Mick Dawson, consultancy director of BHR Group, has said that efficient sludge pumping has an important role to play as water companies gear up for zero carbon – and stresses that designers and operators need to better understand their sludge systems.
More efficient pumping of sludge could help water companies in England reach their goal of net zero carbon emissions by 2030, along with meeting the regulator’s requirement to reduce capital expenditure and cut bills for customers. However, most utilities have not yet acted to reduce the carbon and financial cost of transporting sludge.
For decades the industry standard calculation technique for sludge pumping system pressure losses has been WRc’s TR 185 How to design sewage sludge pumping systems document, which dates back to 1983 and has served the industry well.

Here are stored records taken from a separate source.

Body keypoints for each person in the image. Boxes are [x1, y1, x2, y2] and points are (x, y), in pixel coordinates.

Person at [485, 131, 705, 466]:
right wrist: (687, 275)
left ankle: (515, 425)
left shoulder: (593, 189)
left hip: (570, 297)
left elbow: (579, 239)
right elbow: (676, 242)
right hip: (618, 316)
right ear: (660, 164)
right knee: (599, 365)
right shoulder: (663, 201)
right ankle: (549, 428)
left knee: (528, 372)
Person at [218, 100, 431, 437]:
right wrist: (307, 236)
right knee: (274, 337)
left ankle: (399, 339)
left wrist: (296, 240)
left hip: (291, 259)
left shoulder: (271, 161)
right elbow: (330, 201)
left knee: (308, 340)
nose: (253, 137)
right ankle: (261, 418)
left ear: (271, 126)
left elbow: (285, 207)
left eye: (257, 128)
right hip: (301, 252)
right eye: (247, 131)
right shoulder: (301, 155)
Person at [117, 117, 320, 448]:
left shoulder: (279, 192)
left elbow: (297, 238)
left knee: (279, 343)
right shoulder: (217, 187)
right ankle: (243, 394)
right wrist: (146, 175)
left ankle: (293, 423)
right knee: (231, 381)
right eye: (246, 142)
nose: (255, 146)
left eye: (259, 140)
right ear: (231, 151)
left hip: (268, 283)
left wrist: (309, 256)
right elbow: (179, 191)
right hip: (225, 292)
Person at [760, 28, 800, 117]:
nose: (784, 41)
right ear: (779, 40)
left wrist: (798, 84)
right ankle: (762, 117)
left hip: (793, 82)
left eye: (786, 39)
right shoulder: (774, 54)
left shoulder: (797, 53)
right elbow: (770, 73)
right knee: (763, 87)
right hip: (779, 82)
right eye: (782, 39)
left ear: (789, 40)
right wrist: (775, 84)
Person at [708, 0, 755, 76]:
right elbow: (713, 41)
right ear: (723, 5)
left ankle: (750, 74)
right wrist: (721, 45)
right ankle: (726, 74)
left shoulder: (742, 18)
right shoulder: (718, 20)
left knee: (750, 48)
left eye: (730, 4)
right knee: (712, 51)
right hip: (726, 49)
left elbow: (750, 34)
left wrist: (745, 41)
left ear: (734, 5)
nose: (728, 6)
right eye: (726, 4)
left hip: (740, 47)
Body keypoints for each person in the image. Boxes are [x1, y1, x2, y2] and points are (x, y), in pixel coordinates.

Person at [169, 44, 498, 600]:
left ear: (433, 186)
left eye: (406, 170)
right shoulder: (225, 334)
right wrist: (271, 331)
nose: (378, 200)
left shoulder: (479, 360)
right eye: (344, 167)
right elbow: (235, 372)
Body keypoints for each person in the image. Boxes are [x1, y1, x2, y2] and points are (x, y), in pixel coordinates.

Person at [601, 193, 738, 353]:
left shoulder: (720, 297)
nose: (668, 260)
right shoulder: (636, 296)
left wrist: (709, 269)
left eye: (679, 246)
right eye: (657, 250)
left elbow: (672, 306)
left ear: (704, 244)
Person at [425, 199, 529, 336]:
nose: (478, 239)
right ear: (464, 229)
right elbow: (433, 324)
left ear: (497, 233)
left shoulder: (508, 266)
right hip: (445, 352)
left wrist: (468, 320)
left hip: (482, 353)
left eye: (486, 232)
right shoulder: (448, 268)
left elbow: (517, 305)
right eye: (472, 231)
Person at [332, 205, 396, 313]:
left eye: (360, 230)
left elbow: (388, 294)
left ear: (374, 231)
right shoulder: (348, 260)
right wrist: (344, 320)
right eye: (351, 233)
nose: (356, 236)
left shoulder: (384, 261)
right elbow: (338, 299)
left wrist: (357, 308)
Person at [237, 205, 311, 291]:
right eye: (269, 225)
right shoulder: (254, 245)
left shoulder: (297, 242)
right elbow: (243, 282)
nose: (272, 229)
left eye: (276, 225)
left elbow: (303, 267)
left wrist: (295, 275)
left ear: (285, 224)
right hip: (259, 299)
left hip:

It suited a pre-digital era when water companies could afford to build in a wide safety margin because energy was less costly, carbon went unquantified and budgets were bigger.
Other recent factors impacting directly on sludge processing are population growth, which is increasing volumes, and legislation restricting disposal to land. This means utilities are using intensive techniques like thermohydrolysis, which result in sludges with higher dry solids content.
In summary, existing equipment now has to work harder, moving thicker, more concentrated sludges that are more difficult to pump. As with any application, accurate selection and sizing of pumps used for the transport of sewage sludge has important cost implications, along with operational risk management considerations.
Under-sizing can mean failure to achieve the required throughput, whilst oversizing leads to excessive capital cost and energy consumption. Utilities can no longer squander energy and emit unnecessary carbon and the cost challenge means they need to get to know their assets and process streams much better.
The need for leaner pump systems means more variables need to be taken into account, which can be challenging where the data is not readily available. At the heart of making sludge transport and pumping more efficient is the need to better understand sludge rheology – how it flows.
Variables include pipe size, length, roughness, fittings and elevation as well as the viscosity and temperature of the sludge and the flow rate desired by the operator. To ensure efficient pumping systems, design engineers estimate total pressure losses across the range of variables at a given site. If these estimates are inaccurate this can result in oversized pumps and higher frictional losses, adding considerable capital and operational cost to any system.
The good news is that engineers can now predict sludge rheology and assess and interpret the impact and interaction of these variables through a sophisticated systems losses tool developed by BHR Group. SLOT 2.0, which was launched in January 2020, is a software programme developed as part of a research programme originally funded by UK water companies and suppliers.
The software enables pump system operators to understand where each pump should be operating on its pump and efficiency curves, matching against the particular system pressure curve to find the operating point. This makes it possible to determine optimum pump-operating points and identify the most effective pumps to use on a given system – selecting the optimal size, type, quantity and configuration, right down to the manufacturer. Potential blockages can also be identified by monitoring the actual versus the predicted pump performance.
The software shows what is actually happening in the network and can be used to generate scenarios in advance of anticipated changes to the system or the sludge rheology. This means it is now possible to specify pumps more precisely than ever before and the capital cost and optimum energy consumption can be calculated well ahead of installation.
It is realistic to envision pump system designers using SLOT 2.0 to digitally twin the sludge pipe network. Being able to accurately compare pressure and flow in the real network with SLOT’s predictions, it is possible to see, for example, what would happen to pump operation in the event of a struvite blockage; or how the system would respond if a sludge stream was thickened by eight per cent.
For new-build sludge processing projects, SLOT 2.0 is the best tool available for accurate sizing of pumps and pipes. It is underpinned by BHR Group’s sludge rheology database, which is the largest in the world, and makes it much easier to characterise new sludge types that cannot be predicted using existing rheology data.
Ultimately, SLOT 2.0 makes it possible for utilities to make investment decisions based on the most comprehensive assessment possible of both capital and whole-life cost of assets, bringing down the total expenditure (totex) required. The possibilities do not end there though. BHR is looking beyond the existing assets in the expectation that more sensors will be installed in sludge networks with the uptake of real-time monitoring.
Fifteen utility and contracting companies in the UK have already trialled sludge management operations with SLOT 2.0 and feedback to date has been very positive. Indications are that the value of being able to predict and manage sludge network performance at the desktop, before going out on site, will prove massively powerful going into AMP 7 – the regulatory asset management period 2020-2025.
Meanwhile, BHR Group is continually improving SLOT, with further advancements anticipated as users relay their experiences and requirements. The long-term outlook heralds greater capacity sludge systems with higher velocity throughput and solids content, which means the need for close attention to the whole performance envelope is only going to grow.